The crowd giggled, then settled down and patiently awaited their turn. Some of them had come to this tent at India’s Kumbh Mela pilgrimage festival—the world’s largest gathering—to receive Tripathi’s advice on everything from loss of appetite to unemployment. Some prostrated themselves at her feet and made offerings of money, food, clothing, and jewelry. Some just wanted selfies.
She listened to each person with great interest and enthusiasm, reassuring them and telling them not to worry. When she bestowed a blessing on someone, she bit a 1 rupee coin and handed it to them along with grains of rice. In India, it is considered auspicious to be given rice and a coin bitten by a hijra—a person from a “third” gender community.

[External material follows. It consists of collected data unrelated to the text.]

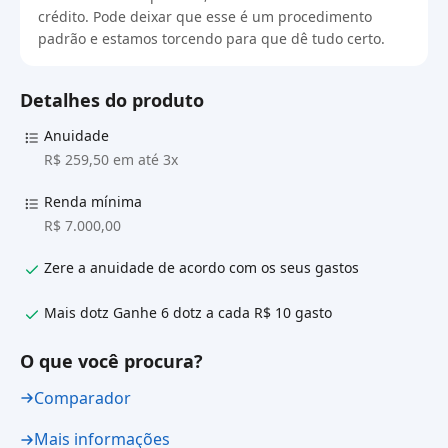
crédito. Pode deixar que esse é um procedimento
padrão e estamos torcendo para que dê tudo certo.
Detalhes do produto
Anuidade
R$ 259,50 em até 3x
Renda mínima
R$ 7.000,00
Zere a anuidade de acordo com os seus gastos
Mais dotz Ganhe 6 dotz a cada R$ 10 gasto
O que você procura?
Comparador
Mais informações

There are approximately half a million hijras and other third gender individuals in India, plus smaller numbers in Pakistan, Bangladesh, and Nepal. The hijra identity is a unique blend of biological, gendered, and sexual identities underpinned by religion and bound by a tight-knit social structure. Hijras include people assigned male at birth who may or may not undergo castration and modifications such as breast implants, as well as some (but not all) intersex people and transgender women.